DCF Overview and Key Rules of Thumb
The process of DCF analysis
"In DCF analysis you value a company with the Present Value of its Free Cash Flows plus the Present Value of its Terminal Value. You can divide the process into 6 steps: 1. Project a company's Free Cash Flows over a 5-10 year period. 2. Calculate the company's Discount Rate, usually using WACC (Weighted Average Cost of Capital) 3. Discount and sum up the company's Free Cash Flows. 4. Calculate and sum up the company's Terminal Value. 5. Discount the Terminal Value to its Present Value. 6. Add the discounted Free Cash Flows to the discounted Terminal Value.
What to know about DCF
1. What it is, how you use it, how to walk through a DCF analysis 2. How to calculate FCF and how levered FCF differs from unlevered FCF. 3. How to calculate the discount rate in a DCF and how to apply concepts like WACC and cost of equity. 4. How to calculate terminal value, what it means and how it contributes to DCF 5. How different factors impact the output of a DCF and what changes have the biggest effect.
DCF Basic Concept
A company is worth the present value of its future cash flows. What the market thinks the company is worth is irrelevant - all that matters is how much in real cash flow it generates in the future. Methodology: Divide a company's cash flows into a "near future" period and then a "distant future" period, determine the values for each period, and then discount them back to their present values since money today is worth more than money tomorrow.

• _Problem to work on_
According to the DCF text, what is usually used to calculate a company's discount rate? The material that comes next is from a different source than the DCF text.

• _Data provided_
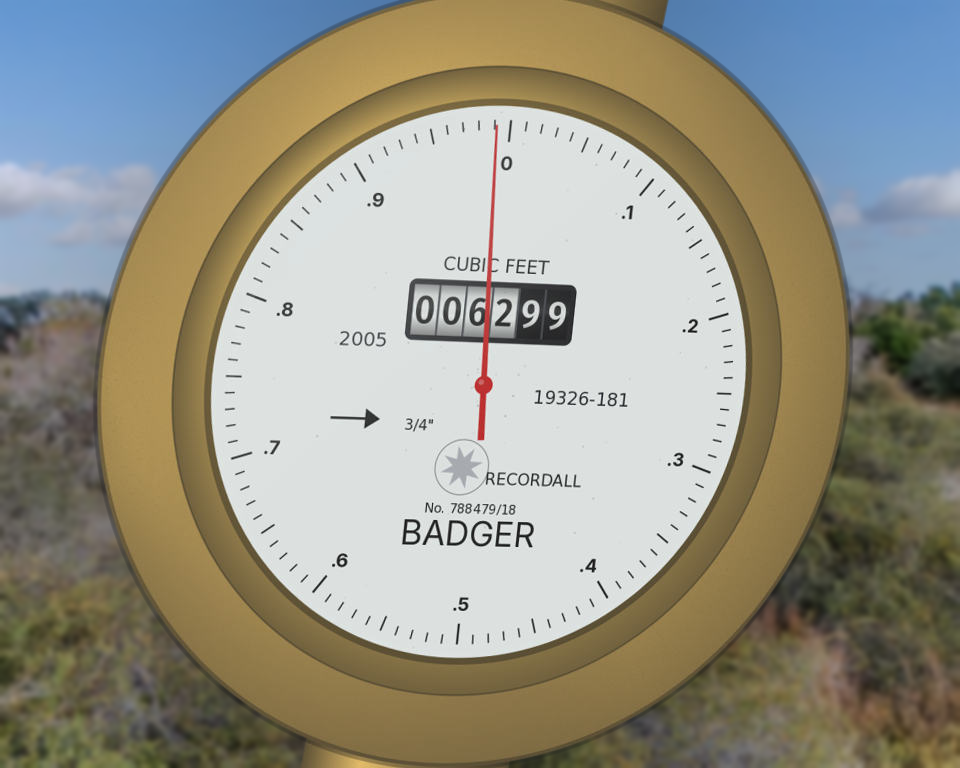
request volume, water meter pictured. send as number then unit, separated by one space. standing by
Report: 6298.99 ft³
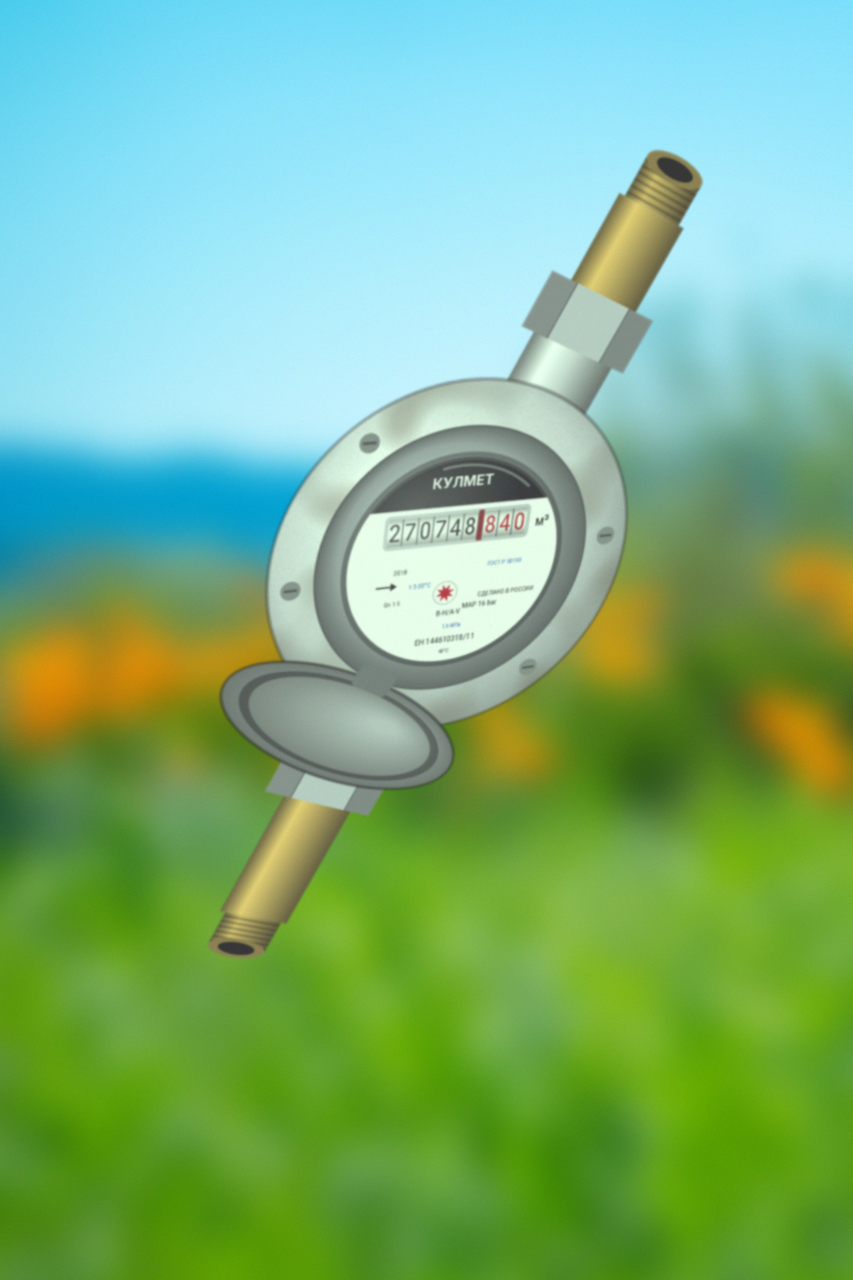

• _Expected answer_
WACC (Weighted Average Cost of Capital) is usually used.